Над озером лебедь в тростник потянул,
В воде опрокинулся лес,
Зубцами вершин он в заре потонул,
Меж двух изгибаясь небес.
«Лес описан таким, каким он представился взгляду поэта, — пишет Бухштаб, — не только лес, и его отражение взяты, как одно, как лес, изогнувшийся между двумя рядами своих вершин, примыкающий к двум небесам, не сделано никакой поправки на законы отражения (изгибаясь) и перспективы (в заре потонул). Это, конечно, чистый импрессионизм. Импрессионизм — вот наиболее точное определение манеры описания, внесенной Фетом в русскую поэзию» (с. XXIII). В данном случае импрессионизм и символизм не противоречат друг другу.
Так же, как я, он в студенческие годы колебался между наукой и художественной прозой. Его повести для подростков («Герой подполья», «Диковинный ездок», «На страже») имели успех и были переведены на языки союзных республик. Но вскоре он убедился, что его подлинное призвание — наука, и раз и навсегда решил заниматься историей русской литературы.
Его первая работа, посвященная ранним романам Вельтмана, появилась в сборнике «Русская проза» (1926), а последняя — «Сказы о народных праведниках» — в 1983-м. Почти шестьдесят лет были отданы историко-литературной и библиографической работе. В библиографическом указателе, изданном к 80-летию со дня рождения и 60-летию научной и литературной деятельности, значится 190 статей и книг, посвященных Некрасову, Лескову, Добролюбову, Чернышевскому, Щедрину, Фету, Козьме Пруткову. Он писал статьи и рецензии, предисловия и послесловия, решал спорные вопросы литературоведения. Изучал тайнопись позднего Лескова и разгадывал Эзопов язык Некрасова. Его перу принадлежат «Литературные расследования» («Современник», 1982) — книга, обогатившая историю нашей литературы. Он издал «Библиографические разыскания по русской литературе XIX века» («Книга», 1966).
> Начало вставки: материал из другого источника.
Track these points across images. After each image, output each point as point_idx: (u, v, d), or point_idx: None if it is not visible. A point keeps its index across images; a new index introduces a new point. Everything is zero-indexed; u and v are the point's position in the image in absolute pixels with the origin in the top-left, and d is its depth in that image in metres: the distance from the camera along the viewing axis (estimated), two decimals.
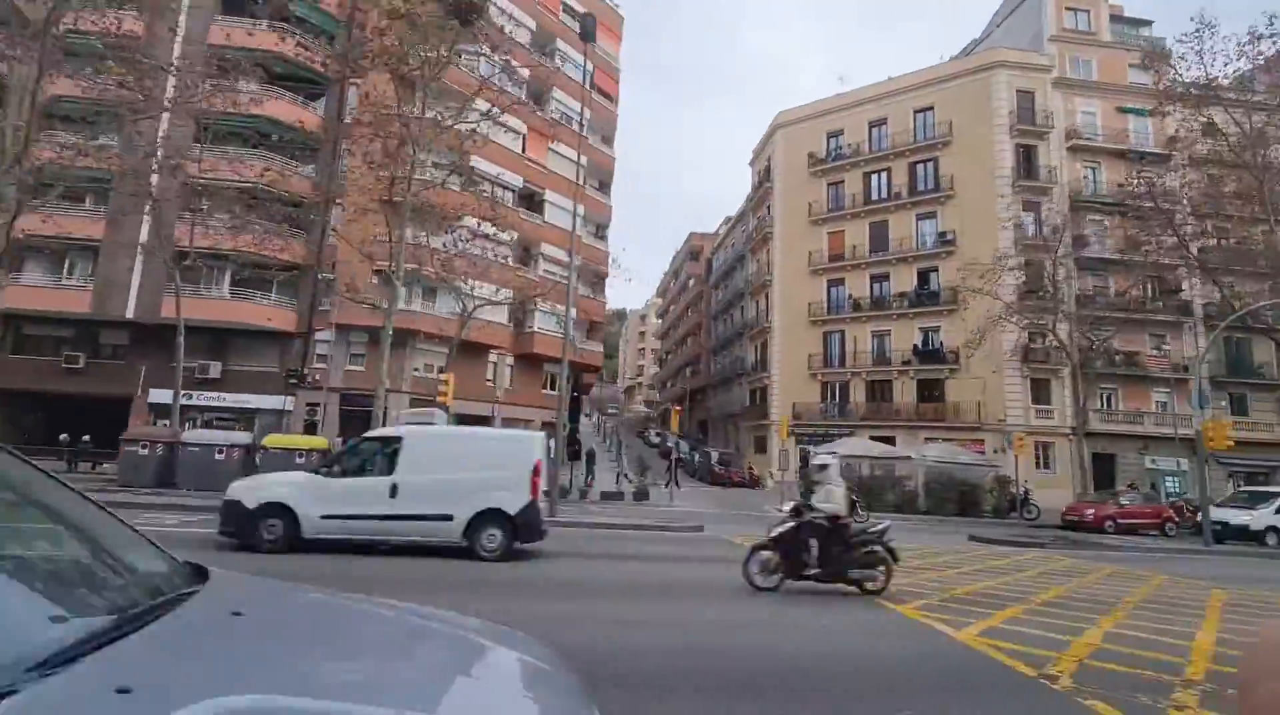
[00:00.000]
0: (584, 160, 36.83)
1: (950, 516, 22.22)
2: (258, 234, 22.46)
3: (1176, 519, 21.03)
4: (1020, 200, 33.14)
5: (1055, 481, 30.52)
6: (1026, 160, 33.81)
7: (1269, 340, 33.44)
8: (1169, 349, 32.96)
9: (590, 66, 37.48)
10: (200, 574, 1.87)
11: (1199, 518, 22.98)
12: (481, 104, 21.32)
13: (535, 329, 32.91)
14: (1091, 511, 20.77)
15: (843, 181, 38.06)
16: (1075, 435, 31.45)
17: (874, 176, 37.12)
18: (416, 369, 29.03)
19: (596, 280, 38.59)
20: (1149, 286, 33.51)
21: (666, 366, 77.27)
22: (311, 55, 21.78)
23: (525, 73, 33.68)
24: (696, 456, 41.53)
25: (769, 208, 41.96)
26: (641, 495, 21.69)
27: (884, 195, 36.39)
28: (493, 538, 9.26)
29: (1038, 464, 31.15)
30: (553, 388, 35.55)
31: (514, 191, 32.25)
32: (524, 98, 33.45)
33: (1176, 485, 32.16)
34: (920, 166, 35.67)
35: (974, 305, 28.90)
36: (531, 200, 33.91)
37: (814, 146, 39.34)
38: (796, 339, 38.22)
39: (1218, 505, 21.22)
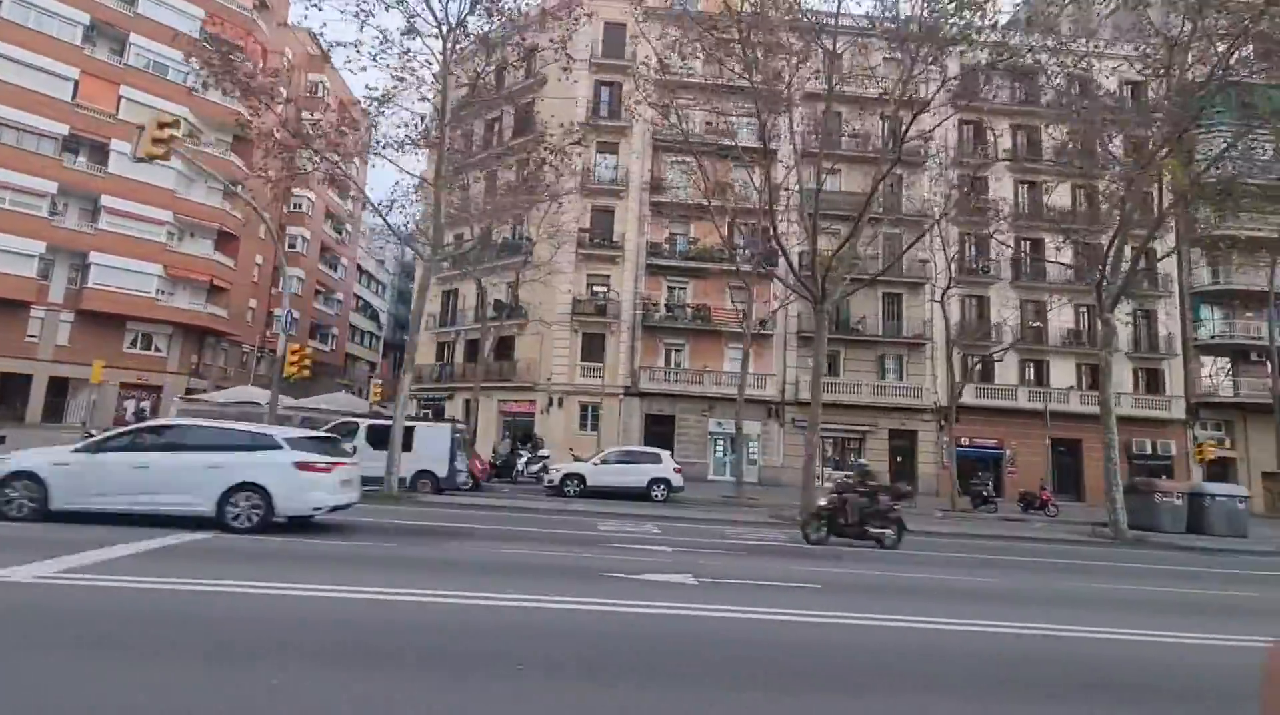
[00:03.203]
0: (186, 111, 35.35)
1: None
2: None
3: (477, 476, 18.79)
4: (595, 142, 30.65)
5: (600, 441, 28.20)
6: (610, 99, 31.22)
7: (873, 292, 30.58)
8: (744, 304, 30.09)
9: (201, 11, 35.84)
10: None
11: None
12: None
13: (93, 284, 31.55)
14: None
15: (472, 131, 35.82)
16: (626, 395, 29.26)
17: (494, 124, 34.87)
18: None
19: (220, 238, 37.12)
20: (735, 233, 30.81)
21: None
22: None
23: (83, 16, 32.23)
24: None
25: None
26: None
27: (495, 143, 34.13)
28: None
29: (584, 424, 28.90)
30: (145, 348, 34.42)
31: (56, 139, 30.83)
32: (79, 42, 32.04)
33: (758, 449, 29.60)
34: (524, 110, 33.37)
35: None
36: (103, 150, 32.46)
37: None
38: (430, 298, 36.33)
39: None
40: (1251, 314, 31.09)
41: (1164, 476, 28.50)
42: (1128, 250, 17.71)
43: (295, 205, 45.29)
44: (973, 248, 30.96)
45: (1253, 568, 12.46)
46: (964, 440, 30.21)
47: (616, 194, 30.14)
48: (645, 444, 28.82)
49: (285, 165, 16.51)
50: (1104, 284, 16.39)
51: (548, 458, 22.16)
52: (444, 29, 15.35)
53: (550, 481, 18.66)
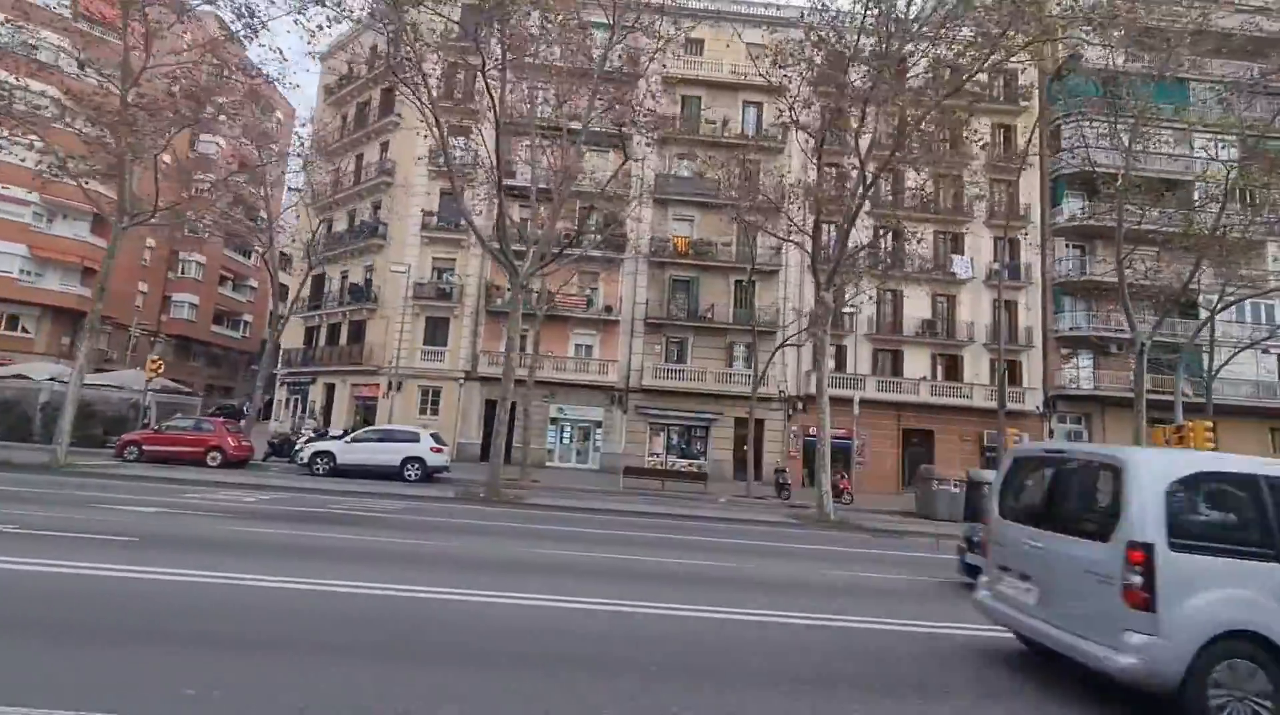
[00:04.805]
0: (55, 91, 35.02)
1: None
2: None
3: (227, 452, 18.53)
4: (447, 124, 30.40)
5: (437, 427, 28.01)
6: (465, 81, 30.96)
7: (724, 279, 30.34)
8: (594, 290, 29.85)
9: None
10: None
11: None
12: None
13: None
14: (126, 437, 18.83)
15: (347, 114, 35.72)
16: (466, 379, 29.06)
17: (366, 106, 34.76)
18: None
19: (96, 221, 36.98)
20: (583, 219, 30.56)
21: None
22: None
23: None
24: None
25: None
26: None
27: (367, 124, 34.14)
28: None
29: (424, 409, 28.71)
30: (11, 329, 34.39)
31: None
32: None
33: (601, 436, 29.38)
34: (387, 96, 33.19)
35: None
36: None
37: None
38: (297, 282, 36.22)
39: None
40: (1114, 306, 30.71)
41: None
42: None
43: (196, 189, 45.00)
44: (830, 234, 30.63)
45: (861, 547, 12.14)
46: (812, 430, 29.99)
47: (466, 177, 29.85)
48: (485, 428, 28.68)
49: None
50: (816, 263, 16.11)
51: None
52: None
53: (302, 460, 18.45)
Он был одним из лучших текстологов, и его книги неизменно вызывали положительные, а подчас и восторженные отзывы в научной и педагогической литературе. Более полувека он читал лекции в Библиотечном институте (с 1964 года — Институт культуры).
Война оборвала наши частые встречи, но, когда я в 1947 году переехал в Москву, началась деятельная переписка, продолжавшаяся вплоть до его кончины. Мы постоянно обменивались книгами, и я считался с его подчас суровыми отзывами, несравнимыми по точности и глубине с критическими статьями, появлявшимися в периодической прессе. В этом отношении мы были не равны: мне нравились все его работы, начиная с маленьких текстологических открытий и кончая глубокими размышлениями о развитии поэзии в 40—80-х годах прошлого века.
А он в свое время решительно возражал против опубликования во втором (шеститомном) собрании моих сочинений слабого романа «Девять десятых судьбы». Он справедливо заметил, что лаконизм в романе «Двухчасовая прогулка» не помогает, а мешает развитию сюжета и что правда в этой книге выглядит неправдой. Одну главу, вопреки моему лаконизму, он предложил вычеркнуть, и я не сразу, правда, а через месяц-другой понял, что он был совершенно прав. Но были и положительные отзывы.
«Спасибо за книгу[139],— писал он мне в своем последнем письме. — Я прослушал и ее, и еще два твоих произведения — „Разгадка“ и „Наука расставания“. Рассказ Г. Г. (Галине Григорьевне, жене Б. Я.) очень понравился. Тонко раскрыт негативизм мальчика, имеющий и социальные и возрастные причины. Роман увлекателен, как обычно у тебя. Очень цельным его сделал твой опыт военного корреспондента. Некоторые детали и эпизоды, правда, кажутся мне лишними — например, роскошная красавица у командующего. „Письменный стол“ явился для меня ценным дополнением к твоим мемуарным книгам, которые будут важным источником для будущего историка советской литературы и культуры. Но, как старый текстолог, я считаю, что письмо надо публиковать с комментариями, а то многое остается не ясным читателю, даже такому, как я» (16.IV.85).